A lot of students (and me) have the ability to study for a test, ace the test, and then in a few weeks forget it all. I had an 8 week statistics class that I remember nothing from because it went by too fast. So what do tests really measure? They measure the ability of a student to memorize and take the test. Why can’t we focus on individual talent and strive to motivate students to pursue those strengths? Not everyone is going to be a scientist, an engineer or a doctor, and we need people to fill all kinds of jobs. 
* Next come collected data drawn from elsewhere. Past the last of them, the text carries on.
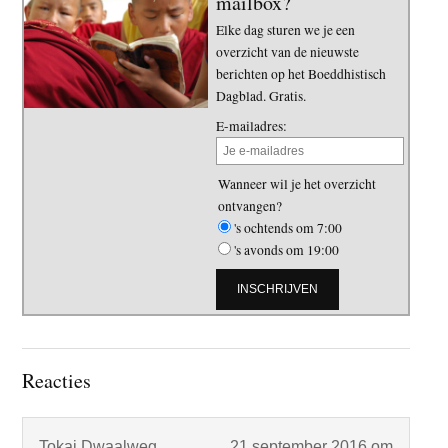
mailbox?
Elke dag sturen we je een
overzicht van de nieuwste
berichten op het Boeddhistisch
Dagblad. Gratis.
E-mailadres:
Wanneer wil je het overzicht
ontvangen?
's ochtends om 7:00
's avonds om 19:00
Lees
Reacties
Interacties
Tokai Dwaalweg
21 september 2016 om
For more thoughts on Common Core, here are some links:


Why Young Kids are Struggling with Common Core Math

Common Core Massive Risky Experiment on your Kids

College and Work Ready

What's in Common Core

Lastly (after some research) I bought my own math curriculum and I have been doing it with daughter.   

4 comments:

Alex J. Cavanaugh said...

The ability to memorize and pass the test - you nailed it there.
School is actually the opposite of life. With school, it's the lesson and then the test, which as you stated, is the ultimate and they must pass. Life throws the test at you first (which you often fail) and then the lesson is learned.
And we wonder why so many kids today can't handle reality...

Julia Hones said...

I'm glad you wrote this.
I wrote something related to this subject on my blog.
When I was nine years old I was very stressed over maths because I did not have the maturity to understand certain mathematical activities/ concepts. Later in life, when I was seventeen I began to love maths.
Schools systems are short-sighted and narrow-minded. They don't understand the real purpose of education. Each kid has a unique set of talents and each kid has his/her own time to learn something. The system works like a fast food chain. It is obsolete.

Michael Offutt, Phantom Reader said...

I sympathize with the problems you've exposed here. Educational quality is dropping fast in the United States. It does worry me, and math is one of those subjects that's exceedingly more important with each passing year. All the careers of the future will depend on math. Creativity and design are skills that practically everyone possesses and therefore, they are treated much like a penny stock is (without value). I hope that for your child's sake (and those of countless generations to follow) that the issue gets addressed or the United States is done for as a world leader and might as well resign itself to the same fate as Britain.

Michael Offutt, Phantom Reader said...

I thought I commented on this post once. Hmm. Without math, you don't get very far in this world.